According to the Star Tribune:
The survey, conducted Tuesday through Thursday by Princeton Survey Research Associates International among 1,084 likely Minnesota voters, shows Franken leading Coleman 43 to 34 percent. Independence Party candidate Dean Barkley is supported by 18 percent of respondents.
Franken’s lead is outside the poll’s margin of sampling error, plus or minus 3.7 points.
Coleman led Franken by four points in last month’s Minnesota Poll.
This is a stark difference from the SurveyUSA poll we reported on last week. The survey, commissioned by KSTP-TV the same week, showed Coleman with a 10-point lead over Franken, 43 to 33 percent.
We aren't the only ones surprised. MinnPost's Eric Black and David Brauer analyzed the two polls, favoring the Star Tribune:
The SUSA poll was taken Tuesday-Wednesday; the Strib's Tuesday-Thursday. SUSA sampled 725 likely voters, compared with the Strib's 1,084 likely voters. Both polls have a margin of sampling error of plus/minus 3.7 percentage points.

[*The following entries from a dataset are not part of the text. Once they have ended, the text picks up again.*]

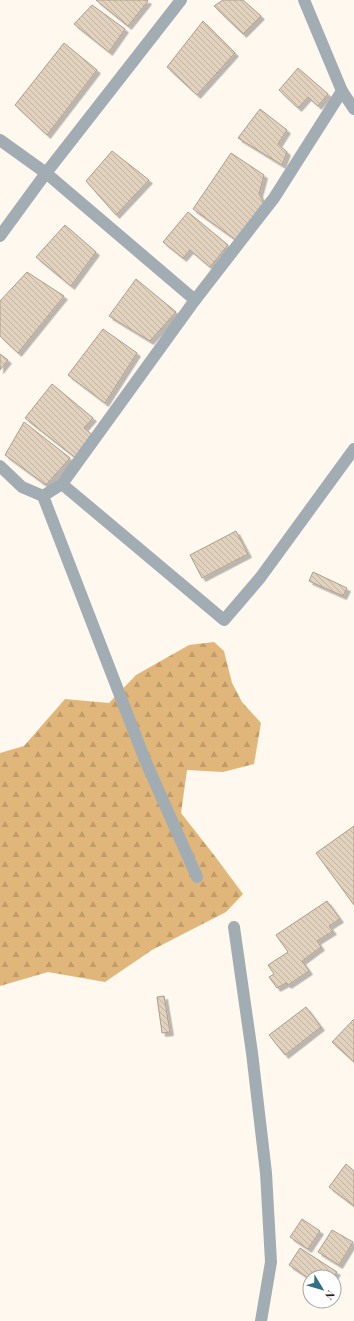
<svg xmlns="http://www.w3.org/2000/svg" width="354" height="1321" font-family="'Playfair Display',serif">
<defs>
<pattern id="forest-firs" width="22" height="20" patternUnits="userSpaceOnUse"><rect width="22" height="20" fill="#e1b67a"/><path d="M5 1l3.5 6h-7zM16 11l3.5 6h-7z" fill="#c19c69"/></pattern>
<pattern id="building-back-hatch" width="6" height="6" patternUnits="userSpaceOnUse"><rect width="6" height="6" fill="#e1d1bd"/><path d="M-1 5l2 2M0 0l6 6M5-1l2 2" fill="none" stroke="#c1b3a2"/></pattern>
<filter id="shadow"><feDropShadow dx="3.5" dy="3.5" stdDeviation="0" flood-color="#0004"/></filter>
</defs>
<rect width="100%" height="100%" fill="#fef8ef"/>
<path fill="url(#forest-firs)" d="M214,642L224,651L232,683L242,702L261,723L254,764L223,772L187,770L181,813L214,855L243,894L226,912L152,950L105,982L48,972L0,986V753L24,746L65,699L109,703L136,675L189,645Z"/>
<g fill="url(#building-back-hatch)" stroke="#ae9f8b" filter="url(#shadow)">
<path d="M96,0H147L148,1L128,26Z"/>
<path d="M223,0H243L261,16L243,34L214,6Z"/>
<path d="M92,5L125,29L109,52L74,24Z"/>
<path d="M203,21L235,53L197,95L167,67Z"/>
<path d="M64,43L97,70L47,135L15,105Z"/>
<path d="M298,68L328,94L318,106L308,97L298,108L279,90Z"/>
<path d="M260,109L287,130L278,144L287,152L282,165L238,138Z"/>
<path d="M112,151L149,180L116,215L86,181Z"/>
<path d="M231,153L264,175L259,194L266,207L236,240L193,209Z"/>
<path d="M188,212L228,245L210,267L190,250L183,258L163,242Z"/>
<path d="M65,225L96,252L71,286L36,257Z"/>
<path d="M27,272L64,296L18,353L0,336V301Z"/>
<path d="M136,279L176,312L150,341L109,316Z"/>
<path d="M103,329L137,353L105,403L68,375Z"/>
<path d="M0,354L8,360L0,370Z"/>
<path d="M52,384L93,418L84,428L95,437L77,459L25,418Z"/>
<path d="M24,422L70,458L46,485L5,455Z"/>
<path d="M236,531L248,554L202,578L190,555Z"/>
<path d="M313,572L347,588L343,596L309,581Z"/>
<path d="M354,826V905L316,853Z"/>
<path d="M327,901L340,919L329,926L333,931L317,941L321,947L302,961L309,971L288,985L286,983L277,988L269,977L274,974L268,965L288,952L276,935Z"/>
<path d="M164,996L170,1032L162,1033L157,997Z"/>
<path d="M306,1007L321,1027L285,1055L269,1035Z"/>
<path d="M354,1019V1062L332,1042Z"/>
<path d="M346,1164L354,1171V1206L329,1187Z"/>
<path d="M302,1219L320,1231L308,1249L290,1237Z"/>
<path d="M332,1230L353,1242L339,1265L318,1252Z"/>
<path d="M300,1248L337,1272L333,1277H310V1279L289,1265Z"/>
</g>
<g fill="none" stroke-linecap="round" stroke-linejoin="round">
<g stroke="#a2adb3" stroke-width="12">
<path d="M342,91L354,109"/>
<path d="M0,140L46,173L195,300"/>
<path d="M0,236L46,173L181,0"/>
<path d="M0,466L22,487L43,496L62,484L195,300L274,198L342,91L304,0"/>
<path d="M62,484L224,620L260,578L354,449"/>
<path d="M43,496L145,760L197,877"/>
<path d="M234,927L252,1053L266,1173L271,1262L261,1321"/>
</g>
</g>
<g transform="translate(322 1289) rotate(128)"><circle r="19" fill="#ffffff" stroke="#a7a5a2"/>
<path d="M0-3L7 15L0 10L-7 15Z" fill="#356e87"/>
<text y="-6" font-size="11" font-weight="bold" text-anchor="middle" fill="#241e16">N</text>
</g>
</svg>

If you want to know which poll to believe more, the Strib's has the larger sample size and the advantage of the older, more established human interview methodology. SUSA uses robotic voice interviews.

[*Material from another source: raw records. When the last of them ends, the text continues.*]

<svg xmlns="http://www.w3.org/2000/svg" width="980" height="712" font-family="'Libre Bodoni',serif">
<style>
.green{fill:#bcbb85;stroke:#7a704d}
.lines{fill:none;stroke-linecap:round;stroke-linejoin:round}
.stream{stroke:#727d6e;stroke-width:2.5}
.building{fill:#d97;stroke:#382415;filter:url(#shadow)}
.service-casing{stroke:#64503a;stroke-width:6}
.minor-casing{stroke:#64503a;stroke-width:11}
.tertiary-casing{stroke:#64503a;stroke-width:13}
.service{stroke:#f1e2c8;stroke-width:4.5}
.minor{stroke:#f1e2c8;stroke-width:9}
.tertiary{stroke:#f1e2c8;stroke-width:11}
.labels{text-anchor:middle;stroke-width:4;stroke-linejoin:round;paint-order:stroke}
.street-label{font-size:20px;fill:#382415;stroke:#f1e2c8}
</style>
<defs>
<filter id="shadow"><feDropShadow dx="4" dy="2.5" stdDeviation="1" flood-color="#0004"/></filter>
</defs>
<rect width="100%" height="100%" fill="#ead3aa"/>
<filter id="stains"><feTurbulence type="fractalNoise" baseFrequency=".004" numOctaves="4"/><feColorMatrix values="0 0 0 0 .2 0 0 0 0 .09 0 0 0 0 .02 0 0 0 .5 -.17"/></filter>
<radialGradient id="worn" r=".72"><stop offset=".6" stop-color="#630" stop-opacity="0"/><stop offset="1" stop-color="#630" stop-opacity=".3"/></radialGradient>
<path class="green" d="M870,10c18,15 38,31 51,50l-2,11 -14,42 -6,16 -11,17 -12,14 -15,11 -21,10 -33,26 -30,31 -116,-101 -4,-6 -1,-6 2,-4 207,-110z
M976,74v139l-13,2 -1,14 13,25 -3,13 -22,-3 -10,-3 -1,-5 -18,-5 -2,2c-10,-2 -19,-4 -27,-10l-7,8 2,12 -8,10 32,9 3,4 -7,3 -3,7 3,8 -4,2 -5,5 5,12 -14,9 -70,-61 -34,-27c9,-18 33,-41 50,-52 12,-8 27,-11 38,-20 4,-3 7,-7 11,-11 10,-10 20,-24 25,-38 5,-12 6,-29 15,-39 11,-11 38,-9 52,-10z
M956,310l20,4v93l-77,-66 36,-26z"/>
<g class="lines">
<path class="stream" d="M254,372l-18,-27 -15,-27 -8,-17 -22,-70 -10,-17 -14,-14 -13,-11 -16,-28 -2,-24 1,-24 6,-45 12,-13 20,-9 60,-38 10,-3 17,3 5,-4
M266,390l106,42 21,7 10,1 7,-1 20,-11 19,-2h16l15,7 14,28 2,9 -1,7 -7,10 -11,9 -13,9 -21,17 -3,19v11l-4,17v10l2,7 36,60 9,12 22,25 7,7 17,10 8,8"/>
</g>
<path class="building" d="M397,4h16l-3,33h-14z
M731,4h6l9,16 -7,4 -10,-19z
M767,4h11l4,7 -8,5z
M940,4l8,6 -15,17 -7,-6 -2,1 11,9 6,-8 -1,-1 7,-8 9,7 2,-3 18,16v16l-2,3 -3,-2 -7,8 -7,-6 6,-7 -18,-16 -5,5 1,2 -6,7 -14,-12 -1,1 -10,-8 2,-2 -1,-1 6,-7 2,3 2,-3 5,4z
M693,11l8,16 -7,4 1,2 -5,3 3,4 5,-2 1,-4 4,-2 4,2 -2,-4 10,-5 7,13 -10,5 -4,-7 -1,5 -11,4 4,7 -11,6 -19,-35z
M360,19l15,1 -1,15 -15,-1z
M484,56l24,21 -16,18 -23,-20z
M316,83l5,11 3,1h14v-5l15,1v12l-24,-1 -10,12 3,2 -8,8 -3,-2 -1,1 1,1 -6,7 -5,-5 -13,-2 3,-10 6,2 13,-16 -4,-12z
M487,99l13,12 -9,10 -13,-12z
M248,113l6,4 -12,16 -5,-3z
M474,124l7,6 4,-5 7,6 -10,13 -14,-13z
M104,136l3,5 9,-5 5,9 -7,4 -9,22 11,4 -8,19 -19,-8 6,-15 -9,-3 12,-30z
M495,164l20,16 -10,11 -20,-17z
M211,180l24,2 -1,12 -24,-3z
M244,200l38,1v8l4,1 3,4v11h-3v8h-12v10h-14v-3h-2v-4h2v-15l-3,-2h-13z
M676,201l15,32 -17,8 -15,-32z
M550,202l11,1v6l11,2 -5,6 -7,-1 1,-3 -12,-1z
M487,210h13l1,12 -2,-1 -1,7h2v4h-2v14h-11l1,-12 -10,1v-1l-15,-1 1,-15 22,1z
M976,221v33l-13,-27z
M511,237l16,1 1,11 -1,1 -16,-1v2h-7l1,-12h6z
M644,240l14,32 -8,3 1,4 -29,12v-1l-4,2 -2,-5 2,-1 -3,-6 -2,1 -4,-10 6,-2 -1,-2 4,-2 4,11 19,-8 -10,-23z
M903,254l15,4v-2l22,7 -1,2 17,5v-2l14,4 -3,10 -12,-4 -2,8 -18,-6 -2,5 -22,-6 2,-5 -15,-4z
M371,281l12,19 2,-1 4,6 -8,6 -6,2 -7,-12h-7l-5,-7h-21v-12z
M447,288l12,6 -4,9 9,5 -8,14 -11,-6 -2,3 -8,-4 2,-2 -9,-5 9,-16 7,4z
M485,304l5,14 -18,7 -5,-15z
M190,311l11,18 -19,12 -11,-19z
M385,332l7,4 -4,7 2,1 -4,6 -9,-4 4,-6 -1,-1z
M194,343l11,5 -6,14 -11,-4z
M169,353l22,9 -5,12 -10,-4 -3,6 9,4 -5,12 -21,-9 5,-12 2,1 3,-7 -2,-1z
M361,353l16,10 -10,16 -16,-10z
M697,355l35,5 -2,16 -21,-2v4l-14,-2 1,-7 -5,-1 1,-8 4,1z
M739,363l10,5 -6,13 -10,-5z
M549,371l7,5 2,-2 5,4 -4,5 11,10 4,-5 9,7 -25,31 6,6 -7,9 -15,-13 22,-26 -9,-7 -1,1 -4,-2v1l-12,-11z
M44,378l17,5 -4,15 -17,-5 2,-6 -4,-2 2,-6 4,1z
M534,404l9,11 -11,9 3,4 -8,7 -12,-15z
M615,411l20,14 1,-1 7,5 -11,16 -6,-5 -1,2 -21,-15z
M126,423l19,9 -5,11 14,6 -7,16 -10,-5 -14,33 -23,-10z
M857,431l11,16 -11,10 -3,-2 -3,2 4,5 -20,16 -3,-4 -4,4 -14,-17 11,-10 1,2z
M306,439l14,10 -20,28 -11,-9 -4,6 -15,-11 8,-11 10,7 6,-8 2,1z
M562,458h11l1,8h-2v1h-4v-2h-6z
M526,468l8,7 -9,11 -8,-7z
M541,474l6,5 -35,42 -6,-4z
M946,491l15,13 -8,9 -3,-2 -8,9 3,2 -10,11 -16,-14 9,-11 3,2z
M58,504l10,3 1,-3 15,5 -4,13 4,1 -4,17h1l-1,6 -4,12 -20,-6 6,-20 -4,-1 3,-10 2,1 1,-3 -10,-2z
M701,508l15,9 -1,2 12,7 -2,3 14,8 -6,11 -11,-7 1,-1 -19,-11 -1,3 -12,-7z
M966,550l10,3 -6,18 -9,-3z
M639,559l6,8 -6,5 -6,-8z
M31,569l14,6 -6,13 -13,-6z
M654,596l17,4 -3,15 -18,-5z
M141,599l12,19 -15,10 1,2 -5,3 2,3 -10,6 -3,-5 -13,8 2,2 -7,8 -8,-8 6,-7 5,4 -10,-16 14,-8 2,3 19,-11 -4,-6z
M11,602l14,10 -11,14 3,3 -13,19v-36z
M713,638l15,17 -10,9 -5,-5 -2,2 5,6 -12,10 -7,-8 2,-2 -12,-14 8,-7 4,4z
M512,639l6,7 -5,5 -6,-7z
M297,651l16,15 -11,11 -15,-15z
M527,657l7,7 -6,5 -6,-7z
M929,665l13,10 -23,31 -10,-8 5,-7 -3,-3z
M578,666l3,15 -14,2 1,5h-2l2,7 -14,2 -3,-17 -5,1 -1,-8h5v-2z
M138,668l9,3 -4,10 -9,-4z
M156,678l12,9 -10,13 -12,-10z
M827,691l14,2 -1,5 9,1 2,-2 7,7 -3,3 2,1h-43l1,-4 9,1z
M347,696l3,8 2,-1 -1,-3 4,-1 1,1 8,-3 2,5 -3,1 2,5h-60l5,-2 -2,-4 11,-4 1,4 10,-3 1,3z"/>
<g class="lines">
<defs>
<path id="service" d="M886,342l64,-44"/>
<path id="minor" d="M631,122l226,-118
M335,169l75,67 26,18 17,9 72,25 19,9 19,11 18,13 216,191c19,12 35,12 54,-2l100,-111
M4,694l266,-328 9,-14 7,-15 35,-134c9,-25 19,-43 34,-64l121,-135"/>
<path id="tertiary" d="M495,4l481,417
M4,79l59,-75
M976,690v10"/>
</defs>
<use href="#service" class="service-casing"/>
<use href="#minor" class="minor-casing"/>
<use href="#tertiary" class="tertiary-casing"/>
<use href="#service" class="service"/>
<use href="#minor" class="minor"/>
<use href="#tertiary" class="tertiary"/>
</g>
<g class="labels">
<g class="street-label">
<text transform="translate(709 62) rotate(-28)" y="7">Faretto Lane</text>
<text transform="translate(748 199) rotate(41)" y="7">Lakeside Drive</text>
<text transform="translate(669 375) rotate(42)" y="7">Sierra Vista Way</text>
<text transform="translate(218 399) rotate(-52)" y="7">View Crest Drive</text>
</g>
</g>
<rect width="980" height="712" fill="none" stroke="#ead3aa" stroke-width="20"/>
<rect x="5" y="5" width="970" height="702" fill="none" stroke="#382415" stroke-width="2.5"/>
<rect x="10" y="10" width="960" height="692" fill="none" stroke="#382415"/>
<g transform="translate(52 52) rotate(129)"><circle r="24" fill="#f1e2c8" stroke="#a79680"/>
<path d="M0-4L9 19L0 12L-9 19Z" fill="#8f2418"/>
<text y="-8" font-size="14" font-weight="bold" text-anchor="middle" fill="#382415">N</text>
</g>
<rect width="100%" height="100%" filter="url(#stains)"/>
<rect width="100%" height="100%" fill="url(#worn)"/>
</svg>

One more suspicious indicator about the SUSA/KSTP poll is that the same poll of the same sample found John McCain with a slight lead over Barack Obama in Minnesota, which is contrary to the findings of most recent Minnesota prez polls.
In other debate news, the candidates faced off Sunday in a Rochester debate. The debate wasn't televised, but you can watch it here.
The Star Tribune has a recap of the debate.
Here are the highlights:
Throughout the evening, Coleman defended his six-year career in the Senate while characterizing Franken as an intemperate talker rather than a doer.
Franken linked Coleman's votes to campaign donations Coleman has taken from oil, drug and insurance interests over the years, reinforcing a line he has developed in his ads, that Coleman is a tool of corporate interests.
Barkley came out with possibly the toughest prescription of the night on remedies for the nation's ailing economy. The first bill he would propose, he said, "would be a four-year spending cap."
The negative ads in the race are receiving a lot of attention and we are sure more will be debuted as the campaign continues to heat up. We will keep you updated this week with all of the mud slinging and name calling. At least now we know they are say it to the other person's face. Sort of.